In the fast-moving startup world, it’s natural to want protection against former employees joining a competitor. That’s why non-compete clauses have been popular for years. But the legal landscape is changing - raising real questions about whether they’re enforceable, useful, or even worth including.
Let’s break down what non-competes do, what the legal landscape looks like, and whether your startup should rely on them.
What’s a Non-Compete Clause?
A non-compete clause (or agreement) restricts a former employee from working for a competitor or starting a competing business for a certain period after leaving your company.
Typical non-competes include:
- A time limit (usually 6–24 months)
- A geographic scope (e.g., within California or the U.S.)
- A definition of competitors or prohibited industries
Startups often want to prevent ex-engineers or salespeople from jumping to better-funded competitors - but courts look skeptically at overly broad restrictions.
Are They Enforceable?
The answer depends entirely on state law:
- California: Completely banned. Even asking employees to sign a non-compete can be illegal.
- Massachusetts, New York, Texas: Allowed, but only if they’re narrow and protect a legitimate business interest.
- Federal level: The FTC has proposed a nationwide ban on non-competes, which could take effect soon.
Even in states where non-competes are allowed, courts want to see:
- Reasonable duration and scope
- Clear consideration (like a promotion or bonus)
- Protection of something specific - like trade secrets or customer goodwill
Are They Worth It?
If you operate in a non-compete-friendly state and your business relies heavily on trade secrets or customer relationships, a non-compete might make sense for certain roles.
But many startups find better protection through:
- Non-solicitation clauses (less restrictive, more enforceable)
- Confidentiality and invention assignment agreements
- Culture and loyalty—building a workplace people want to stay in
Alternatives to Consider
- Non-solicitation clauses: Prevent poaching of employees or clients.
- NDAs and IP assignments: Protect your secret sauce.
- Garden leave: Require notice periods with paid leave to limit competition without formal bans.
Final Thoughts
Non-competes are no longer the catch-all protection they used to be - and in many states, they’re not worth the paper they’re written on. Focus on enforceable, targeted protections instead. Want to review your agreements? We can help.

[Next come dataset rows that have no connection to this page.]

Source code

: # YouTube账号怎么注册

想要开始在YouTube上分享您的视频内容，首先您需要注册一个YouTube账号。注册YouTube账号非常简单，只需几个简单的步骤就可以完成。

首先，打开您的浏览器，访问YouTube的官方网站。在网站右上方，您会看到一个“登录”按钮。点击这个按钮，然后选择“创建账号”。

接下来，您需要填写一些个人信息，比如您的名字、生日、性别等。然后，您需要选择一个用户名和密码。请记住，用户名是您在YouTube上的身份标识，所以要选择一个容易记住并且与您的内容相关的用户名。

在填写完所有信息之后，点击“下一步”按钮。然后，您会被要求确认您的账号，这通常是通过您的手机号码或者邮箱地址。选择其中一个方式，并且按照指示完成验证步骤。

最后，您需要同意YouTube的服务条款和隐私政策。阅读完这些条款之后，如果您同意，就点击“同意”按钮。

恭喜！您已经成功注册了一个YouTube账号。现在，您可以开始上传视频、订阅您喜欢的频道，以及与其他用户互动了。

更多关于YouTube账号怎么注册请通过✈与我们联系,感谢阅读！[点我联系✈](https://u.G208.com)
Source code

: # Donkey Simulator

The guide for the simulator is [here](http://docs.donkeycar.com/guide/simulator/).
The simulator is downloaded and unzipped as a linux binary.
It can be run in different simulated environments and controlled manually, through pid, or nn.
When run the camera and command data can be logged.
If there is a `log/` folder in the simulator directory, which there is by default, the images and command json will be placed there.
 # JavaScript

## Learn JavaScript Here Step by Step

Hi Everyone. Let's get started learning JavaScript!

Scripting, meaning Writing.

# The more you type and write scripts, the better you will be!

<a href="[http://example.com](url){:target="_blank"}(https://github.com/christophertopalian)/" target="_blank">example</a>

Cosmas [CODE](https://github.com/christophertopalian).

Frequently Asked Questions
FAQs on Non-Compete Clauses for Startups
Are non-compete clauses legal in all states?
No. Some states, like California, ban them outright. Others only enforce them if they’re narrow and justified by a legitimate business interest.
What’s the difference between a non-compete and a non-solicitation clause?
A non-compete restricts where someone can work, while a non-solicitation clause only prevents them from taking your clients or employees. The latter is generally easier to enforce.
Do startups need non-competes to protect intellectual property?
Not necessarily. Strong confidentiality and invention assignment agreements often provide more reliable protection for IP and trade secrets.
Should founders include non-competes in all offer letters?
No. Non-competes should be used cautiously, only in states where they’re enforceable and for roles where they are truly necessary. Otherwise, focus on enforceable alternatives.